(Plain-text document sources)
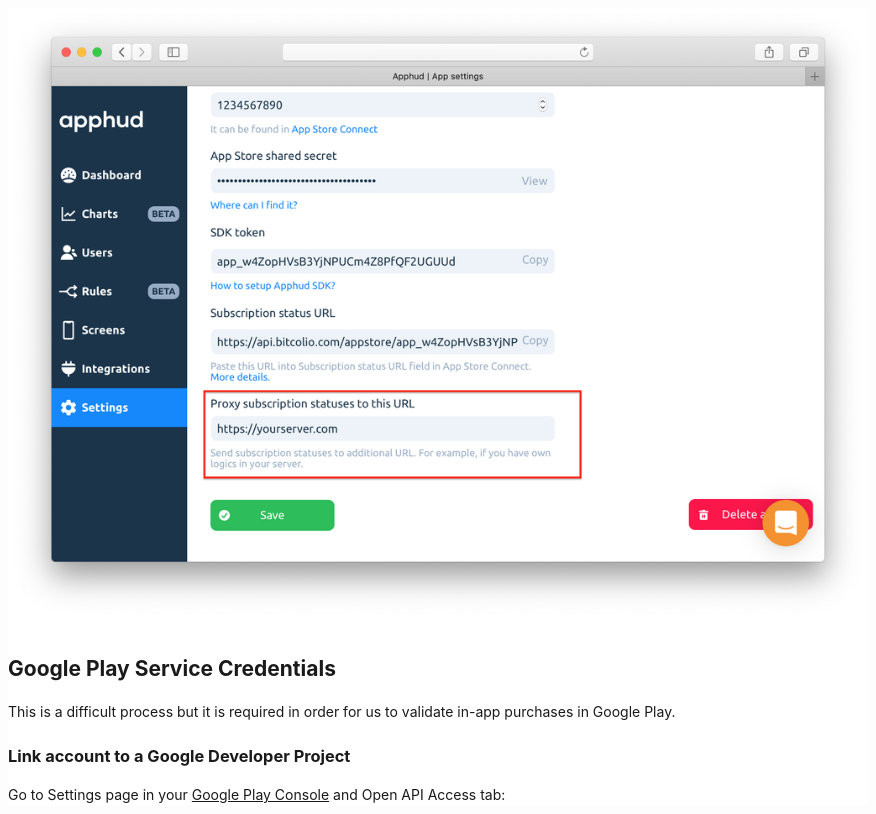 ![](../.gitbook/assets/settings-subscription-status-proxy.png)

## Google Play Service Credentials

This is a difficult process but it is required in order for us to validate in-app purchases in Google Play.

### Link account to a Google Developer Project

Go to Settings page in your [Google Play Console](https://play.google.com/console) and Open API Access tab:

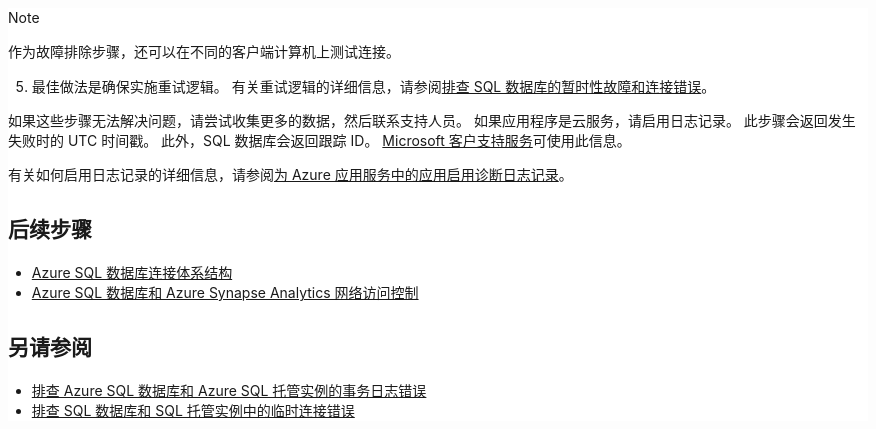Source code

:    > [!NOTE]
   > 作为故障排除步骤，还可以在不同的客户端计算机上测试连接。

5. 最佳做法是确保实施重试逻辑。 有关重试逻辑的详细信息，请参阅[排查 SQL 数据库的暂时性故障和连接错误](./troubleshoot-common-connectivity-issues.md)。

如果这些步骤无法解决问题，请尝试收集更多的数据，然后联系支持人员。 如果应用程序是云服务，请启用日志记录。 此步骤会返回发生失败时的 UTC 时间戳。 此外，SQL 数据库会返回跟踪 ID。 [Microsoft 客户支持服务](https://azure.microsoft.com/support/options/)可使用此信息。

有关如何启用日志记录的详细信息，请参阅[为 Azure 应用服务中的应用启用诊断日志记录](../../app-service/troubleshoot-diagnostic-logs.md)。

## <a name="next-steps"></a>后续步骤

- [Azure SQL 数据库连接体系结构](./connectivity-architecture.md)
- [Azure SQL 数据库和 Azure Synapse Analytics 网络访问控制](./network-access-controls-overview.md)

## <a name="see-also"></a>另请参阅

- [排查 Azure SQL 数据库和 Azure SQL 托管实例的事务日志错误](troubleshoot-transaction-log-errors-issues.md)
- [排查 SQL 数据库和 SQL 托管实例中的临时连接错误](troubleshoot-common-connectivity-issues.md)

**Task goal**. The records need to be restated word for word, minus any images.

**Output for this task**.
 ![](../.gitbook/assets/settings-subscription-status-proxy.png)

## Google Play Service Credentials

This is a difficult process but it is required in order for us to validate in-app purchases in Google Play.

### Link account to a Google Developer Project

Go to Settings page in your [Google Play Console](https://play.google.com/console) and Open API Access tab:

Source code

:    > [!NOTE]
   > 作为故障排除步骤，还可以在不同的客户端计算机上测试连接。

5. 最佳做法是确保实施重试逻辑。 有关重试逻辑的详细信息，请参阅[排查 SQL 数据库的暂时性故障和连接错误](./troubleshoot-common-connectivity-issues.md)。

如果这些步骤无法解决问题，请尝试收集更多的数据，然后联系支持人员。 如果应用程序是云服务，请启用日志记录。 此步骤会返回发生失败时的 UTC 时间戳。 此外，SQL 数据库会返回跟踪 ID。 [Microsoft 客户支持服务](https://azure.microsoft.com/support/options/)可使用此信息。

有关如何启用日志记录的详细信息，请参阅[为 Azure 应用服务中的应用启用诊断日志记录](../../app-service/troubleshoot-diagnostic-logs.md)。

## <a name="next-steps"></a>后续步骤

- [Azure SQL 数据库连接体系结构](./connectivity-architecture.md)
- [Azure SQL 数据库和 Azure Synapse Analytics 网络访问控制](./network-access-controls-overview.md)

## <a name="see-also"></a>另请参阅

- [排查 Azure SQL 数据库和 Azure SQL 托管实例的事务日志错误](troubleshoot-transaction-log-errors-issues.md)
- [排查 SQL 数据库和 SQL 托管实例中的临时连接错误](troubleshoot-common-connectivity-issues.md)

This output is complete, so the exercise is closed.